WHAT YOU NEED TO DO. Lay out the lines below as a Markdown table with the columns "No." and "Line", giving each line its row number. Omit blank lines and the pictures.
==== DATA FOR THIS EXERCISE ====
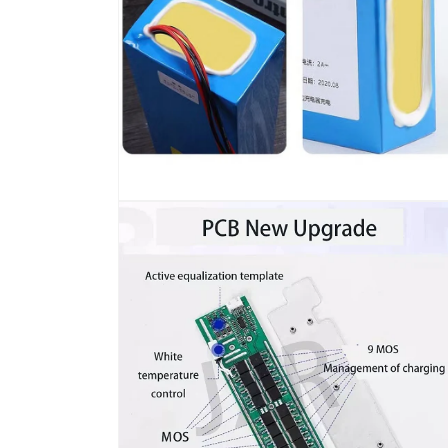
媒
体
文
件
2
在
模
态
窗
口
中
打
开
媒
体
文
件
4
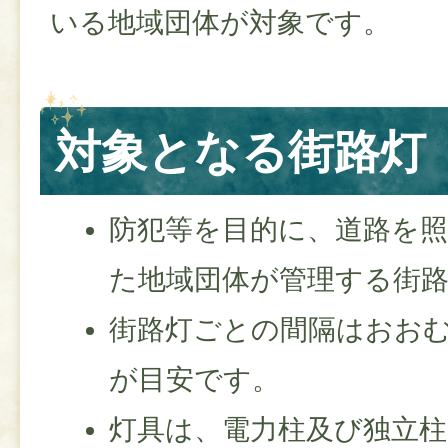
いる地域団体が対象です。
対象となる街路灯
防犯等を目的に、道路を
た地域団体が管理する街
街路灯ごとの間隔はおおむ
が目安です。
灯具は、電力柱及び独立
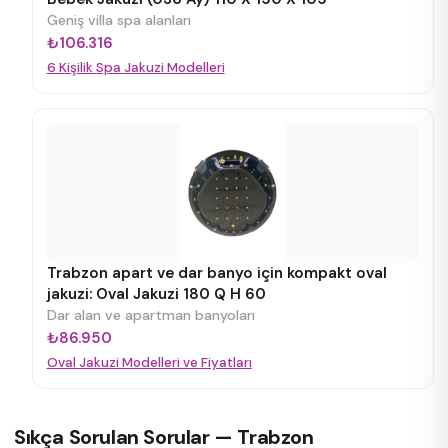
Geniş villa spa alanları
₺106.316
6 Kişilik Spa Jakuzi Modelleri
Trabzon apart ve dar banyo için kompakt oval
jakuzi: Oval Jakuzi 180 Q H 60
Dar alan ve apartman banyoları
₺86.950
Oval Jakuzi Modelleri ve Fiyatları
Sıkça Sorulan Sorular — Trabzon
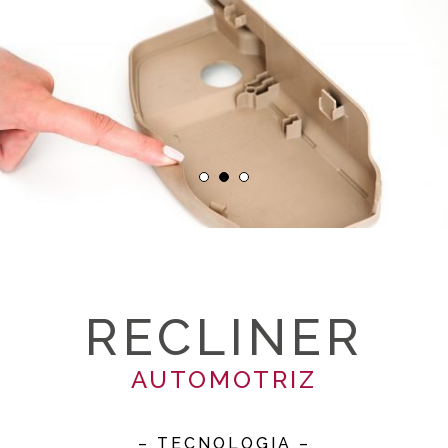
RECLINER
AUTOMOTRIZ
– TECNOLOGIA –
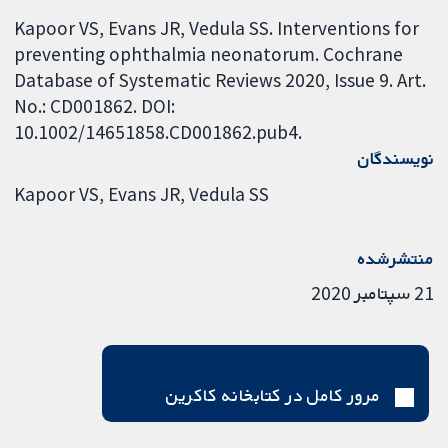
Kapoor VS, Evans JR, Vedula SS. Interventions for
preventing ophthalmia neonatorum. Cochrane
Database of Systematic Reviews 2020, Issue 9. Art.
No.: CD001862. DOI:
10.1002/14651858.CD001862.pub4.
نویسندگان
Kapoor VS
Evans JR
Vedula SS
منتشرشده
21 سپتامبر 2020
مرور کامل در کتابخانه کاکرین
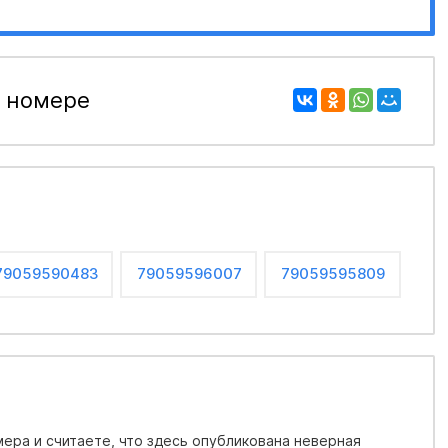
 номере
79059590483
79059596007
79059595809
ера и считаете, что здесь опубликована неверная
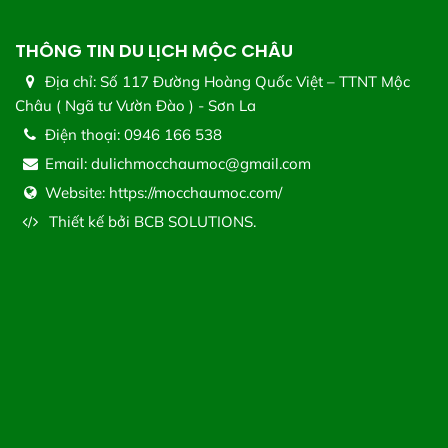
THÔNG TIN DU LỊCH MỘC CHÂU
Địa chỉ:
Số 117 Đường Hoàng Quốc Việt – TTNT Mộc
Châu ( Ngã tư Vườn Đào ) - Sơn La
Điện thoại:
0946 166 538
Email:
dulichmocchaumoc@gmail.com
Website:
https://mocchaumoc.com/
Thiết kế bởi
BCB SOLUTIONS.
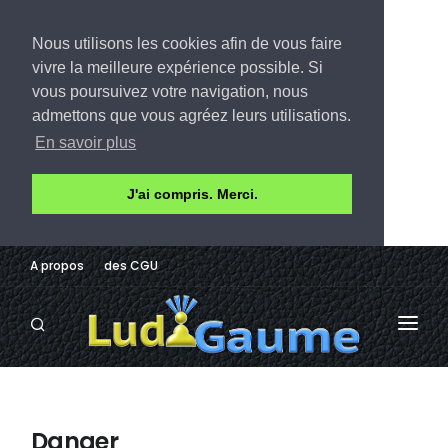
Nous utilisons les cookies afin de vous faire
vivre la meilleure expérience possible. Si
vous poursuivez votre navigation, nous
admettons que vous agréez leurs utilisations.
En savoir plus
J'ai compris. Merci.
A propos
des CGU
LUDOTHÈQUE
AVIS
Danger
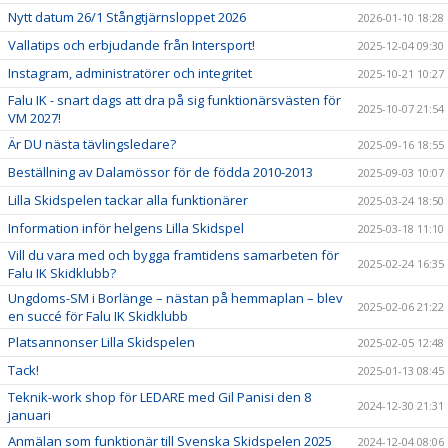
Nytt datum 26/1 Stångtjärnsloppet 2026
2026-01-10 18:28
Vallatips och erbjudande från Intersport!
2025-12-04 09:30
Instagram, administratörer och integritet
2025-10-21 10:27
Falu IK - snart dags att dra på sig funktionärsvästen för
2025-10-07 21:54
VM 2027!
Är DU nästa tävlingsledare?
2025-09-16 18:55
Beställning av Dalamössor för de födda 2010-2013
2025-09-03 10:07
Lilla Skidspelen tackar alla funktionärer
2025-03-24 18:50
Information inför helgens Lilla Skidspel
2025-03-18 11:10
Vill du vara med och bygga framtidens samarbeten för
2025-02-24 16:35
Falu IK Skidklubb?
Ungdoms-SM i Borlänge – nästan på hemmaplan – blev
2025-02-06 21:22
en succé för Falu IK Skidklubb
Platsannonser Lilla Skidspelen
2025-02-05 12:48
Tack!
2025-01-13 08:45
Teknik-work shop för LEDARE med Gil Panisi den 8
2024-12-30 21:31
januari
Anmälan som funktionär till Svenska Skidspelen 2025
2024-12-04 08:06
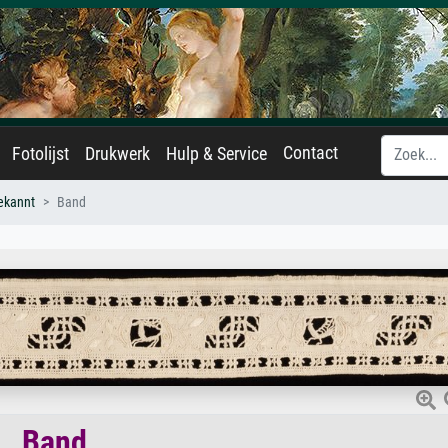
Contact
Fotolijst
Drukwerk
Hulp & Service
ekannt
Band
Band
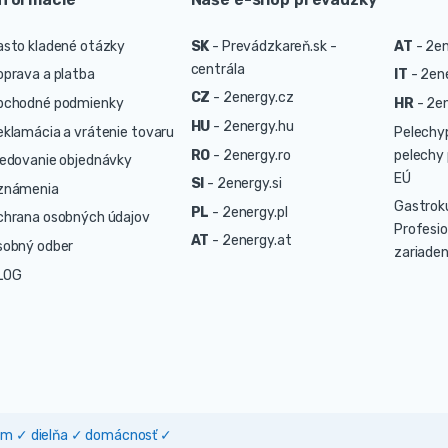
asto kladené otázky
SK
-
Prevádzkareň.sk -
AT
-
2en
centrála
oprava a platba
IT
-
2ene
CZ
-
2energy.cz
bchodné podmienky
HR
-
2en
HU
-
2energy.hu
eklamácia a vrátenie tovaru
Pelechy
RO
-
2energy.ro
pelechy 
ledovanie objednávky
EÚ
SI
-
2energy.si
známenia
Gastrok
PL
-
2energy.pl
chrana osobných údajov
Profesio
AT
-
2energy.at
sobný odber
zariaden
LOG
dom ✓ dielňa ✓ domácnosť ✓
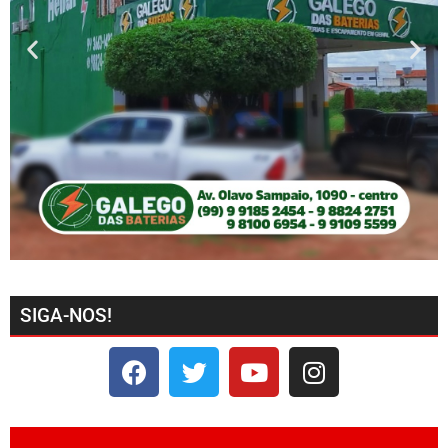
SIGA-NOS!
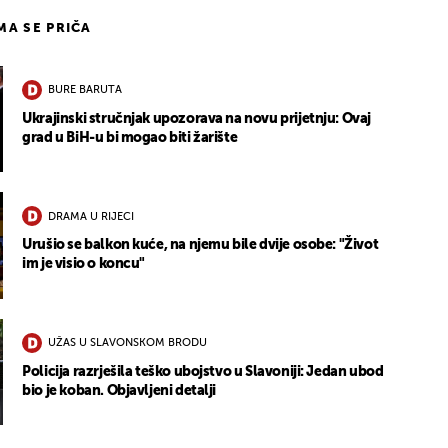
IMA SE PRIČA
BURE BARUTA
Ukrajinski stručnjak upozorava na novu prijetnju: Ovaj
grad u BiH-u bi mogao biti žarište
DRAMA U RIJECI
Urušio se balkon kuće, na njemu bile dvije osobe: "Život
im je visio o koncu"
UŽAS U SLAVONSKOM BRODU
Policija razrješila teško ubojstvo u Slavoniji: Jedan ubod
bio je koban. Objavljeni detalji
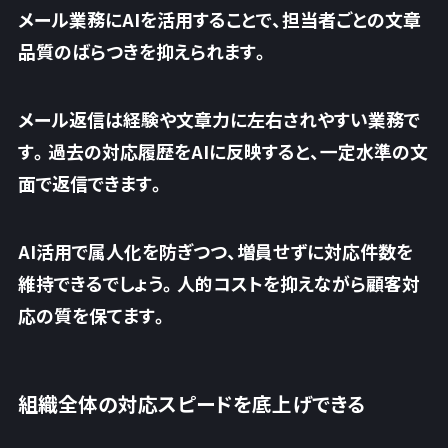
メール業務にAIを活用することで、担当者ごとの文章
品質のばらつきを抑えられます。
メール返信は経験や文章力に左右されやすい業務で
す。過去の対応履歴をAIに反映すると、一定水準の文
面で返信できます。
AI活用で属人化を防ぎつつ、
増員せずに対応件数を
維持できるでしょう
。人的コストを抑えながら顧客対
応の質を保てます。
組織全体の対応スピードを底上げできる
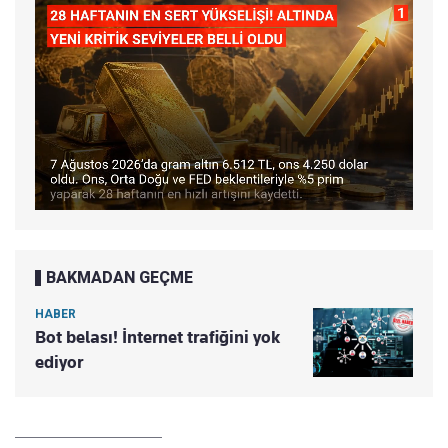
BAKMADAN GEÇME
HABER
Bot belası! İnternet trafiğini yok
ediyor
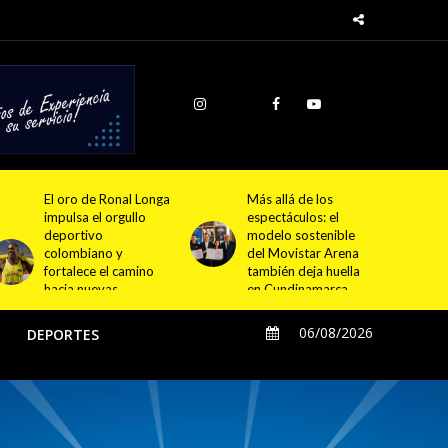
Más allá de los
Morat ampliará sus
espectáculos: el
conciertos con una
modelo sostenible
experiencia inmersiva
del Movistar Arena
que podrán disfrutar
también deja huella
todos visitantes de
en Cundinamarca
Cundinamarca
06/08/2026
O
DEPORTES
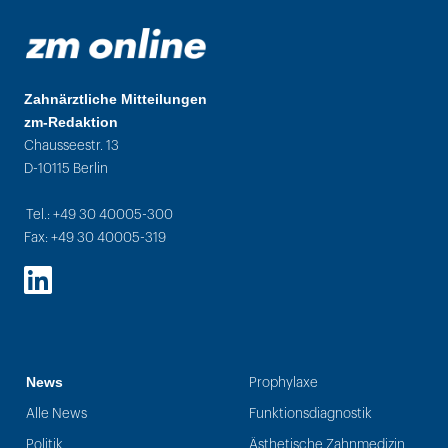
Zahnärztliche Mitteilungen
zm-Redaktion
Chausseestr. 13
D-10115 Berlin
Tel.: +49 30 40005-300
Fax: +49 30 40005-319
LinkedIn
News
Prophylaxe
Alle News
Funktionsdiagnostik
Politik
Ästhetische Zahnmedizin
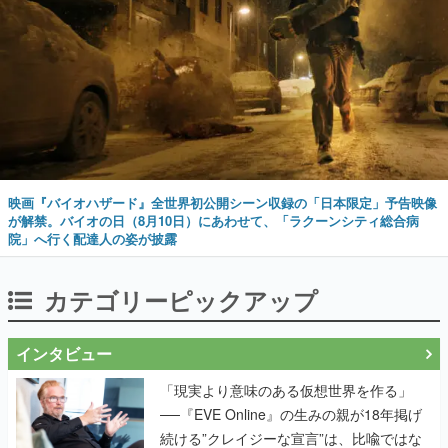
映画『バイオハザード』全世界初公開シーン収録の「日本限定」予告映像
が解禁。バイオの日（8月10日）にあわせて、「ラクーンシティ総合病
院」へ行く配達人の姿が披露
カテゴリーピックアップ
インタビュー
「現実より意味のある仮想世界を作る」
──『EVE Online』の生みの親が18年掲げ
続ける”クレイジーな宣言”は、比喩ではな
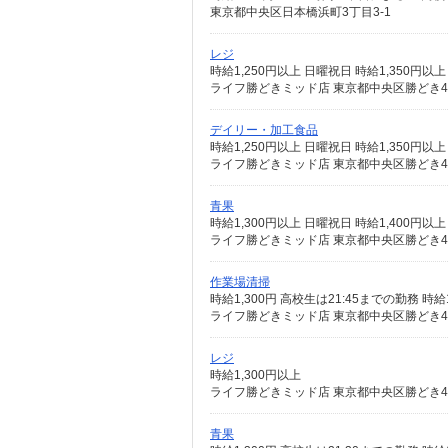
東京都中央区日本橋浜町3丁目3-1
レジ
時給1,250円以上 日曜祝日 時給1,350円以上
ライフ勝どきミッド店 東京都中央区勝どき4-
デイリー・加工食品
時給1,250円以上 日曜祝日 時給1,350円以上
ライフ勝どきミッド店 東京都中央区勝どき4-
青果
時給1,300円以上 日曜祝日 時給1,400円以上
ライフ勝どきミッド店 東京都中央区勝どき4-
作業場清掃
時給1,300円 高校生は21:45までの勤務 時給1
ライフ勝どきミッド店 東京都中央区勝どき4-
レジ
時給1,300円以上
ライフ勝どきミッド店 東京都中央区勝どき4-
青果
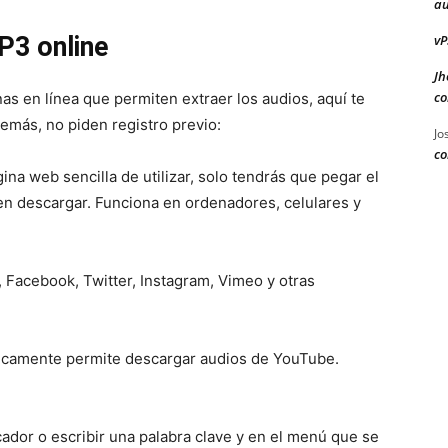
au
vP
P3 online
Jh
co
as en línea que permiten extraer los audios, aquí te
emás, no piden registro previo:
Jo
co
gina web sencilla de utilizar, solo tendrás que pegar el
c en descargar. Funciona en ordenadores, celulares y
Facebook, Twitter, Instagram, Vimeo y otras
icamente permite descargar audios de YouTube.
ador o escribir una palabra clave y en el menú que se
====
WRITTEN RESPONSE.
| No. | Line |
|---|---|
| 1 | 媒 |
| 2 | 体 |
| 3 | 文 |
| 4 | 件 |
| 5 | 2 |
| 6 | 在 |
| 7 | 模 |
| 8 | 态 |
| 9 | 窗 |
| 10 | 口 |
| 11 | 中 |
| 12 | 打 |
| 13 | 开 |
| 14 | 媒 |
| 15 | 体 |
| 16 | 文 |
| 17 | 件 |
| 18 | 4 |
| 19 | いる地域団体が対象です。 |
| 20 | 対象となる街路灯 |
| 21 | 防犯等を目的に、道路を |
| 22 | た地域団体が管理する街 |
| 23 | 街路灯ごとの間隔はおおむ |
| 24 | が目安です。 |
| 25 | 灯具は、電力柱及び独立 |
| 26 | Geniş villa spa alanları |
| 27 | ₺106.316 |
| 28 | 6 Kişilik Spa Jakuzi Modelleri |
| 29 | Trabzon apart ve dar banyo için kompakt oval |
| 30 | jakuzi: Oval Jakuzi 180 Q H 60 |
| 31 | Dar alan ve apartman banyoları |
| 32 | ₺86.950 |
| 33 | Oval Jakuzi Modelleri ve Fiyatları |
| 34 | Sıkça Sorulan Sorular — Trabzon |
| 35 | RECLINER |
| 36 | AUTOMOTRIZ |
| 37 | – TECNOLOGIA – |
| 38 | Kapoor VS, Evans JR, Vedula SS. Interventions for |
| 39 | preventing ophthalmia neonatorum. Cochrane |
| 40 | Database of Systematic Reviews 2020, Issue 9. Art. |
| 41 | No.: CD001862. DOI: |
| 42 | 10.1002/14651858.CD001862.pub4. |
| 43 | نویسندگان |
| 44 | Kapoor VS |
| 45 | Evans JR |
| 46 | Vedula SS |
| 47 | منتشرشده |
| 48 | 21 سپتامبر 2020 |
| 49 | مرور کامل در کتابخانه کاکرین |
| 50 |  номере |
| 51 | 79059590483 |
| 52 | 79059596007 |
| 53 | 79059595809 |
| 54 | ера и считаете, что здесь опубликована неверная |
| 55 | THÔNG TIN DU LỊCH MỘC CHÂU |
| 56 | Địa chỉ: |
| 57 | Số 117 Đường Hoàng Quốc Việt – TTNT Mộc |
| 58 | Châu ( Ngã tư Vườn Đào ) - Sơn La |
| 59 | Điện thoại: |
| 60 | 0946 166 538 |
| 61 | Email: |
| 62 | dulichmocchaumoc@gmail.com |
| 63 | Website: |
| 64 | https://mocchaumoc.com/ |
| 65 | Thiết kế bởi |
| 66 | BCB SOLUTIONS. |
| 67 | Nous utilisons les cookies afin de vous faire |
| 68 | vivre la meilleure expérience possible. Si |
| 69 | vous poursuivez votre navigation, nous |
| 70 | admettons que vous agréez leurs utilisations. |
| 71 | En savoir plus |
| 72 | J'ai compris. Merci. |
| 73 | A propos |
| 74 | des CGU |
| 75 | LUDOTHÈQUE |
| 76 | AVIS |
| 77 | Danger |
| 78 | Nytt datum 26/1 Stångtjärnsloppet 2026 |
| 79 | 2026-01-10 18:28 |
| 80 | Vallatips och erbjudande från Intersport! |
| 81 | 2025-12-04 09:30 |
| 82 | Instagram, administratörer och integritet |
| 83 | 2025-10-21 10:27 |
| 84 | Falu IK - snart dags att dra på sig funktionärsvästen för |
| 85 | 2025-10-07 21:54 |
| 86 | VM 2027! |
| 87 | Är DU nästa tävlingsledare? |
| 88 | 2025-09-16 18:55 |
| 89 | Beställning av Dalamössor för de födda 2010-2013 |
| 90 | 2025-09-03 10:07 |
| 91 | Lilla Skidspelen tackar alla funktionärer |
| 92 | 2025-03-24 18:50 |
| 93 | Information inför helgens Lilla Skidspel |
| 94 | 2025-03-18 11:10 |
| 95 | Vill du vara med och bygga framtidens samarbeten för |
| 96 | 2025-02-24 16:35 |
| 97 | Falu IK Skidklubb? |
| 98 | Ungdoms-SM i Borlänge – nästan på hemmaplan – blev |
| 99 | 2025-02-06 21:22 |
| 100 | en succé för Falu IK Skidklubb |
| 101 | Platsannonser Lilla Skidspelen |
| 102 | 2025-02-05 12:48 |
| 103 | Tack! |
| 104 | 2025-01-13 08:45 |
| 105 | Teknik-work shop för LEDARE med Gil Panisi den 8 |
| 106 | 2024-12-30 21:31 |
| 107 | januari |
| 108 | Anmälan som funktionär till Svenska Skidspelen 2025 |
| 109 | 2024-12-04 08:06 |
| 110 | Contact |
| 111 | Fotolijst |
| 112 | Drukwerk |
| 113 | Hulp & Service |
| 114 | ekannt |
| 115 | Band |
| 116 | Band |
| 117 | asto kladené otázky |
| 118 | SK |
| 119 | - |
| 120 | Prevádzkareň.sk - |
| 121 | AT |
| 122 | - |
| 123 | 2en |
| 124 | centrála |
| 125 | oprava a platba |
| 126 | IT |
| 127 | - |
| 128 | 2ene |
| 129 | CZ |
| 130 | - |
| 131 | 2energy.cz |
| 132 | bchodné podmienky |
| 133 | HR |
| 134 | - |
| 135 | 2en |
| 136 | HU |
| 137 | - |
| 138 | 2energy.hu |
| 139 | eklamácia a vrátenie tovaru |
| 140 | Pelechy |
| 141 | RO |
| 142 | - |
| 143 | 2energy.ro |
| 144 | pelechy  |
| 145 | ledovanie objednávky |
| 146 | EÚ |
| 147 | SI |
| 148 | - |
| 149 | 2energy.si |
| 150 | známenia |
| 151 | Gastrok |
| 152 | PL |
| 153 | - |
| 154 | 2energy.pl |
| 155 | chrana osobných údajov |
| 156 | Profesio |
| 157 | AT |
| 158 | - |
| 159 | 2energy.at |
| 160 | sobný odber |
| 161 | zariaden |
| 162 | LOG |
| 163 | dom ✓ dielňa ✓ domácnosť ✓ |
| 164 | SIGA-NOS! |
| 165 | IMA SE PRIČA |
| 166 | BURE BARUTA |
| 167 | Ukrajinski stručnjak upozorava na novu prijetnju: Ovaj |
| 168 | grad u BiH-u bi mogao biti žarište |
| 169 | DRAMA U RIJECI |
| 170 | Urušio se balkon kuće, na njemu bile dvije osobe: "Život |
| 171 | im je visio o koncu" |
| 172 | UŽAS U SLAVONSKOM BRODU |
| 173 | Policija razrješila teško ubojstvo u Slavoniji: Jedan ubod |
| 174 | bio je koban. Objavljeni detalji |
| 175 | メール業務にAIを活用することで、担当者ごとの文章 |
| 176 | 品質のばらつきを抑えられます。 |
| 177 | メール返信は経験や文章力に左右されやすい業務で |
| 178 | す。過去の対応履歴をAIに反映すると、一定水準の文 |
| 179 | 面で返信できます。 |
| 180 | AI活用で属人化を防ぎつつ、 |
| 181 | 増員せずに対応件数を |
| 182 | 維持できるでしょう |
| 183 | 。人的コストを抑えながら顧客対 |
| 184 | 応の質を保てます。 |
| 185 | 組織全体の対応スピードを底上げできる |
| 186 | BAKMADAN GEÇME |
| 187 | HABER |
| 188 | Bot belası! İnternet trafiğini yok |
| 189 | ediyor |
| 190 | Más allá de los |
| 191 | Morat ampliará sus |
| 192 | espectáculos: el |
| 193 | conciertos con una |
| 194 | modelo sostenible |
| 195 | experiencia inmersiva |
| 196 | del Movistar Arena |
| 197 | que podrán disfrutar |
| 198 | también deja huella |
| 199 | todos visitantes de |
| 200 | en Cundinamarca |
| 201 | Cundinamarca |
| 202 | 06/08/2026 |
| 203 | O |
| 204 | DEPORTES |
| 205 | Zahnärztliche Mitteilungen |
| 206 | zm-Redaktion |
| 207 | Chausseestr. 13 |
| 208 | D-10115 Berlin |
| 209 | Tel.: +49 30 40005-300 |
| 210 | Fax: +49 30 40005-319 |
| 211 | LinkedIn |
| 212 | News |
| 213 | Prophylaxe |
| 214 | Alle News |
| 215 | Funktionsdiagnostik |
| 216 | Politik |
| 217 | Ästhetische Zahnmedizin |
| 218 | 映画『バイオハザード』全世界初公開シーン収録の「日本限定」予告映像 |
| 219 | が解禁。バイオの日（8月10日）にあわせて、「ラクーンシティ総合病 |
| 220 | 院」へ行く配達人の姿が披露 |
| 221 | カテゴリーピックアップ |
| 222 | インタビュー |
| 223 | 「現実より意味のある仮想世界を作る」 |
| 224 | ──『EVE Online』の生みの親が18年掲げ |
| 225 | 続ける”クレイジーな宣言”は、比喩ではな |
| 226 | 東京都中央区日本橋浜町3丁目3-1 |
| 227 | レジ |
| 228 | 時給1,250円以上 日曜祝日 時給1,350円以上 |
| 229 | ライフ勝どきミッド店 東京都中央区勝どき4- |
| 230 | デイリー・加工食品 |
| 231 | 時給1,250円以上 日曜祝日 時給1,350円以上 |
| 232 | ライフ勝どきミッド店 東京都中央区勝どき4- |
| 233 | 青果 |
| 234 | 時給1,300円以上 日曜祝日 時給1,400円以上 |
| 235 | ライフ勝どきミッド店 東京都中央区勝どき4- |
| 236 | 作業場清掃 |
| 237 | 時給1,300円 高校生は21:45までの勤務 時給1 |
| 238 | ライフ勝どきミッド店 東京都中央区勝どき4- |
| 239 | レジ |
| 240 | 時給1,300円以上 |
| 241 | ライフ勝どきミッド店 東京都中央区勝どき4- |
| 242 | 青果 |
| 243 | au |
| 244 | vP |
| 245 | P3 online |
| 246 | Jh |
| 247 | co |
| 248 | as en línea que permiten extraer los audios, aquí te |
| 249 | emás, no piden registro previo: |
| 250 | Jo |
| 251 | co |
| 252 | gina web sencilla de utilizar, solo tendrás que pegar el |
| 253 | c en descargar. Funciona en ordenadores, celulares y |
| 254 | Facebook, Twitter, Instagram, Vimeo y otras |
| 255 | icamente permite descargar audios de YouTube. |
| 256 | ador o escribir una palabra clave y en el menú que se |